SPSS inferential statistics (Part. II). Dwayne Age measured as relationships or associations between two or more relationships between variables include. Judging from the brief description of your study proposal, I believe you intend to measure the effect of two categorical variables (effect of product and effect of. The bivariate Pearson Correlation is commonly used to measure the following: The sample correlation coefficient between two variables x and y is . By default, SPSS marks statistical significance at the alpha = and.
Even when your data fails certain assumptions, there is often a solution to overcome this. Your two variables should be measured at the interval or ratio level i. Examples of variables that meet this criterion include revision time measured in hoursintelligence measured using IQ scoreexam performance measured from 0 toweight measured in kgand so forth.
You can learn more about interval and ratio variables in our Types of Variable guide.
There is a linear relationship between your two variables. Whilst there are a number of ways to check whether a linear relationship exists between your two variables, we suggest creating a scatterplot using SPSS Statistics, where you can plot the one variable against the other variable, and then visually inspect the scatterplot to check for linearity.
Your scatterplot may look something like one of the following: In our enhanced guides, we show you how to: Pearson's correlation determines the degree to which a relationship is linear. Put another way, it determines whether there is a linear component of association between two continuous variables.
As such, linearity is not actually an assumption of Pearson's correlation. However, you would not normally want to pursue a Pearson's correlation to determine the strength and direction of a linear relationship when you already know the relationship between your two variables is not linear.
Instead, the relationship between your two variables might be better described by another statistical measure.
Pearson's Product-Moment Correlation using SPSS Statistics
For this reason, it is not uncommon to view the relationship between your two variables in a scatterplot to see if running a Pearson's correlation is the best choice as a measure of association or whether another measure would be better.
There should be no significant outliers. Outliers are simply single data points within your data that do not follow the usual pattern e.
In practice, checking for these two assumptions just adds a little bit more time to your analysis, requiring you to click of few more buttons in SPSS Statistics when performing your analysis, as well as think a little bit more about your data, but it is not a difficult task.

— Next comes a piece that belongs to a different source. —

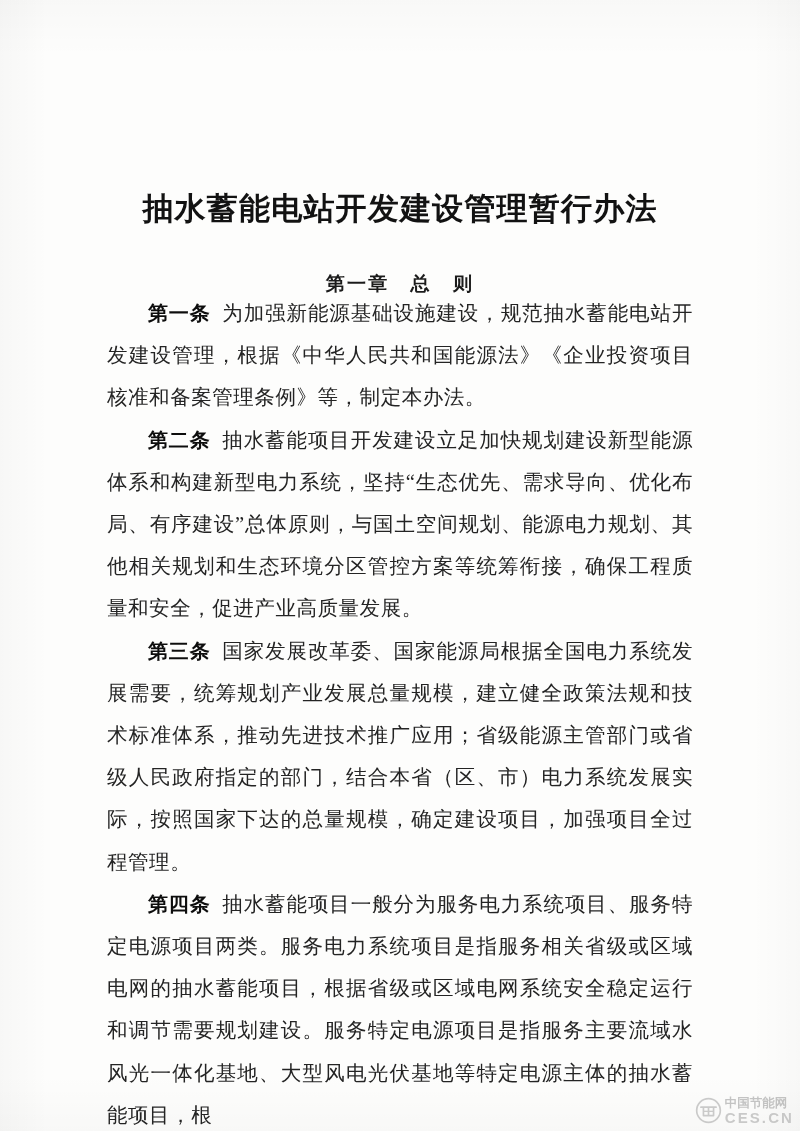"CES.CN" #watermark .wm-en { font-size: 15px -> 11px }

These two assumptions are: Your two variables should be measured on an ordinal, interval or ratio scale.
- Spearman's Rank-Order Correlation using SPSS Statistics
Examples of ordinal variables include Likert scales e. You can learn more about ordinal, interval and ratio variables in our article: There is a monotonic relationship between the two variables.
A monotonic relationship exists when either the variables increase in value together, or as one variable value increases, the other variable value decreases.
Whilst there are a number of ways to check whether a monotonic relationship exists between your two variables, we suggest creating a scatterplot using SPSS Statistics, where you can plot one variable against the other, and then visually inspect the scatterplot to check for monotonicity.
Your scatterplot may look something like one of the following: The relationship displayed in your scatterplot should be monotonic.
In our enhanced guides, we show you how to: Just remember that if you do not test these assumptions correctly, the results you get when running a Spearman's correlation might not be valid. This is why we dedicate a number of sections of our enhanced Spearman's correlation guide to help you get this right.